Dans une deuxième étape de sa recherche, dont Anamorphoses – paru en 1955 – marque le tournant, il ne s’attache plus à une période précise mais s’emploie à « traverser le miroir » comme le font tous les visionnaires. Il fouille, il scrute le patrimoine artistique de l’humanité, révèle les secrets d’œuvres que tous croient connaître sans avoir pris le temps de les regarder avec minutie. L’anamorphose d’une tête de mort qu’il découvre dans Les Ambassadeurs de Holbein (1533) frappe les esprits au point qu’en 1964 Jacques Lacan fait circuler une reproduction de ce tableau dans son séminaire.

Humaniste à la façon des hommes de la Renaissance, Baltrusaitis compose son propre « cabinet des curiosités », où voisinent l’ancien et le contemporain, pour mieux montrer les sentiers secrets où se mêlent les eaux de différentes cultures en apparence étrangères les unes aux autres.

Comme Milosz, Baltrusaitis choisit le français pour langue d’expression, de préférence à l’anglais, au russe, au lituanien, qu’il domine aussi bien. Il reste cependant très attaché à son pays d’origine : alors qu’il n’a jamais enseigné en France, il se rend régulièrement à Kaunas dans les années 1930 pour y donner des cours à l’université et publie une Histoire Universelle de l’Art en Lituanie, dont le 1er volume paraît en 1934 et le deuxième en 1939. Après la guerre, lorsque la Lituanie tombe sous la coupe soviétique, il rédige un ouvrage sur l’art populaire lituanien (1948).

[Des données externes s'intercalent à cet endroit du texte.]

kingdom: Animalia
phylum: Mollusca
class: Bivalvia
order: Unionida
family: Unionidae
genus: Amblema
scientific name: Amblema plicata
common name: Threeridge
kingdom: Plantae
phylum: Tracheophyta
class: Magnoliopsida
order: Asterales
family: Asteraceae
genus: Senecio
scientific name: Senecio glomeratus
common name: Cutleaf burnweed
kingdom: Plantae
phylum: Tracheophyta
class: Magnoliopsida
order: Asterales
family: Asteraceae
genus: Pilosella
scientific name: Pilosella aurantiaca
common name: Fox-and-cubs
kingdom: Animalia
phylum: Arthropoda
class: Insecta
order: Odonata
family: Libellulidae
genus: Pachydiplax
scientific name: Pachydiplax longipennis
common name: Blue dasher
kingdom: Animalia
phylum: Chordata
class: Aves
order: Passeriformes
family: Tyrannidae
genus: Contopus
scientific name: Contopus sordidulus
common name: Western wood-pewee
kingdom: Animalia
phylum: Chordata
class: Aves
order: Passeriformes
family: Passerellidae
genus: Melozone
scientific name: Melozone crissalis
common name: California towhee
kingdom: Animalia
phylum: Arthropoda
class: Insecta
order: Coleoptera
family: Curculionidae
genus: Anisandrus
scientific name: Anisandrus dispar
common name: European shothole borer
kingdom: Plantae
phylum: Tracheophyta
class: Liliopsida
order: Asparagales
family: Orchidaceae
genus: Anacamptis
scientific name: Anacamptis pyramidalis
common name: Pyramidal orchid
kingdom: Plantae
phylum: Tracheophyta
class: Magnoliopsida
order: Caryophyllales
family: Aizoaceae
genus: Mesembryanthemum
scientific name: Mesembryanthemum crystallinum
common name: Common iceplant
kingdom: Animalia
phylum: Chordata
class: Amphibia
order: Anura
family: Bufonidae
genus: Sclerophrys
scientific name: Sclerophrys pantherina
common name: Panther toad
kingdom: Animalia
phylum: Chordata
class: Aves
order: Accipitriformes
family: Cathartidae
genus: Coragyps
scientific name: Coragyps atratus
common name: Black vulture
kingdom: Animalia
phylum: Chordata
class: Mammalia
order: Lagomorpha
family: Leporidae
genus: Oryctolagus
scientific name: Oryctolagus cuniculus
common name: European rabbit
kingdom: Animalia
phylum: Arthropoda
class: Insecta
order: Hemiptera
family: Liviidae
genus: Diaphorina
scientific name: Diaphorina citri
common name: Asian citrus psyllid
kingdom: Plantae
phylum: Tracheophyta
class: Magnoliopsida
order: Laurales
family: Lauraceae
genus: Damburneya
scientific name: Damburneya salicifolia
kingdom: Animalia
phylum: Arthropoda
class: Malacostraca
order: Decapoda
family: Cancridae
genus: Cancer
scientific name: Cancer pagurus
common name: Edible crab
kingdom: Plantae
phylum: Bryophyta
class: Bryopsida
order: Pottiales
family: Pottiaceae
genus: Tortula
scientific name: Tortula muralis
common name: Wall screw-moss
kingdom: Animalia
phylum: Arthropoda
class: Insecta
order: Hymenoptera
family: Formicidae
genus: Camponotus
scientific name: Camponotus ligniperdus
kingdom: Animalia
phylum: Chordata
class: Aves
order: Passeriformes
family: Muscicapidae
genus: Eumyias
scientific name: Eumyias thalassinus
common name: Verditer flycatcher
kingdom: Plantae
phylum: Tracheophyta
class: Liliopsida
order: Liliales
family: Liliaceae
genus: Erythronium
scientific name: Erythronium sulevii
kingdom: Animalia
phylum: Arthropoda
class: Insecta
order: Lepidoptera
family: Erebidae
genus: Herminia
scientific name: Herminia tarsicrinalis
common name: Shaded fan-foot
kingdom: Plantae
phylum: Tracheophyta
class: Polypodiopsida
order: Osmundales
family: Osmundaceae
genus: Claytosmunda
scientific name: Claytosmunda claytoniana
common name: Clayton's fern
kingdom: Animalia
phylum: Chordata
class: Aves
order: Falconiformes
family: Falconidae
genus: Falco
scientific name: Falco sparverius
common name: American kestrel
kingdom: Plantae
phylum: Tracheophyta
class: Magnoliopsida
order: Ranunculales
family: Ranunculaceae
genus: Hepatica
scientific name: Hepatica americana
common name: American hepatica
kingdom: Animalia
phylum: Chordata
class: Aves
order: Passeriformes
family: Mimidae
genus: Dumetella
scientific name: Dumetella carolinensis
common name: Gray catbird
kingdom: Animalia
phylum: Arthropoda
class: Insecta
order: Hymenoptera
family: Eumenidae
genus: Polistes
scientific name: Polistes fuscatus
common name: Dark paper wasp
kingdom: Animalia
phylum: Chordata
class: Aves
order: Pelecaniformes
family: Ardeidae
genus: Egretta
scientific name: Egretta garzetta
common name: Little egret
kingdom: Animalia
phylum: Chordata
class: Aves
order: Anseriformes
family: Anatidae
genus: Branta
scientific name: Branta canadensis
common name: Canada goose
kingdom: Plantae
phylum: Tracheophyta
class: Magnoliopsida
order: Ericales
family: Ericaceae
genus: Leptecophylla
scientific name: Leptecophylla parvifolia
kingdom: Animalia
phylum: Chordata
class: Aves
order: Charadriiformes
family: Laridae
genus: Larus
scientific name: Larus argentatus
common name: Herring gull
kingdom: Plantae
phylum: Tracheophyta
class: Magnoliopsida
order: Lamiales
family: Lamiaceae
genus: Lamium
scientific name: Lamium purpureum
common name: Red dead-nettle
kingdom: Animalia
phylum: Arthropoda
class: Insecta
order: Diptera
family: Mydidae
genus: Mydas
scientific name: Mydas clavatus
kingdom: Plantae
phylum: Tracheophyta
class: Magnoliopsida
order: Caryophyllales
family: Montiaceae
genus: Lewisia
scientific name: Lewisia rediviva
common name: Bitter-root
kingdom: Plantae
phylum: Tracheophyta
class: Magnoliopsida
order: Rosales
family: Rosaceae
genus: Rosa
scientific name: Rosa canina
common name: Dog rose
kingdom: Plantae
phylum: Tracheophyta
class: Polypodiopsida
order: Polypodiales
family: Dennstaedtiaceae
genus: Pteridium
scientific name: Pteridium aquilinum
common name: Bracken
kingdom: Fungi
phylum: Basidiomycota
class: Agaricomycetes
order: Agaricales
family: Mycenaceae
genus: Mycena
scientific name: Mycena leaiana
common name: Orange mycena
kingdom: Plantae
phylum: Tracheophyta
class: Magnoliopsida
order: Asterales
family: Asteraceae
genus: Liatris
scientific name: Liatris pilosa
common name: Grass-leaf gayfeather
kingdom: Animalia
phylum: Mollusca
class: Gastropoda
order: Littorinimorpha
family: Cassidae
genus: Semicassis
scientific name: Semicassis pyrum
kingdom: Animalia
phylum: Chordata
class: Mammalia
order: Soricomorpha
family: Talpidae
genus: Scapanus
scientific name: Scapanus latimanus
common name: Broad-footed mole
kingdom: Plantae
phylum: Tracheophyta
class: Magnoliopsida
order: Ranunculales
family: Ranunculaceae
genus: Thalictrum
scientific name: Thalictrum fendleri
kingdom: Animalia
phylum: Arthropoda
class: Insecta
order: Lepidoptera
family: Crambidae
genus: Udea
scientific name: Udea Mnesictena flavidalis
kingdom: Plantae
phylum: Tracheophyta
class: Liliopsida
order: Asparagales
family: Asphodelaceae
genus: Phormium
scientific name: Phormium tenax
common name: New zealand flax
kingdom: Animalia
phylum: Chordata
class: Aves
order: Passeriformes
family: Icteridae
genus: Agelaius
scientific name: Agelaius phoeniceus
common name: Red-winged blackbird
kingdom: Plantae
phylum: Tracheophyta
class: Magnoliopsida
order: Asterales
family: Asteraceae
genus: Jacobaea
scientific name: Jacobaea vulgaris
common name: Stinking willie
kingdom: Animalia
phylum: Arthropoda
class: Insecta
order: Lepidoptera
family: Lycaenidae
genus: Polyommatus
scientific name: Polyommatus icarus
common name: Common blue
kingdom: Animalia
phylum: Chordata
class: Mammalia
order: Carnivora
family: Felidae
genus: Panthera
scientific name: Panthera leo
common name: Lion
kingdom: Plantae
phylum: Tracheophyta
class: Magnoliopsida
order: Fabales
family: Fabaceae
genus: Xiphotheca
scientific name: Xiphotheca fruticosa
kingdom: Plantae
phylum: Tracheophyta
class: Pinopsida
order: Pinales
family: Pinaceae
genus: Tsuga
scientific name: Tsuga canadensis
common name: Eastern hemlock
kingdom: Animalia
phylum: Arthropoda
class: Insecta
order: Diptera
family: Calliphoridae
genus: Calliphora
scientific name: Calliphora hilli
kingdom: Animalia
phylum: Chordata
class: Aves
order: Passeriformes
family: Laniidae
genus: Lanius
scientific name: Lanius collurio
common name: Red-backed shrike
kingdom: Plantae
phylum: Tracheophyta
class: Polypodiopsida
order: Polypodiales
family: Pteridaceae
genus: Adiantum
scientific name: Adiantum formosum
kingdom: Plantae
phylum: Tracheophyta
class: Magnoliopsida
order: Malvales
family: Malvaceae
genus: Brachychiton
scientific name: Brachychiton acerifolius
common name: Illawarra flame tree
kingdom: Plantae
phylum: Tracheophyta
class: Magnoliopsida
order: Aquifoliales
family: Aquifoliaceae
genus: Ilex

Dans son appartement du XIVe arrondissement de Paris, tout proche de la Porte d’Orléans et si loin de l’agitation consommatrice, un Saint-Georges en bois polychrome, œuvre d’un artiste lituanien inconnu, et des « dievukai » (petits dieux) cohabitent avec des prodiges dont il faut savoir déchiffrer les messages. Toujours vêtu d’un complet veston, le nœud papillon épanoui, Baltrusaitis recevait chaque visiteur avec une courtoisie extrême, posait sur les êtres un regard aussi attentif qu’amical et curieux. Je le sentis, si présent, un soir où j’analysais, à ma façon, un tableau que regardait mon fils adolescent. A défaut de sa présence, il nous reste la fréquentation de ses écrits que le public commence seulement à découvrir : par delà leur contenu érudit, ce sont des textes étonnamment ouverts qui laissent au lecteur toute liberté de choisir ses propres « aberrations ».

Précurseur des travaux de Claude Lévy-Strauss par certaines de ses recherches, Baltrusaitis a inauguré un structuralisme de la forme et fait de sa vie une hypothèse sans cesse renouvelée. Se refusant à être un archiviste, il se considérait comme appartenant à l’avant-garde, vivant au présent les hommes et les représentations du passé. Ce savant est aussi un narrateur hors pair, véritable romancier de la légende des formes.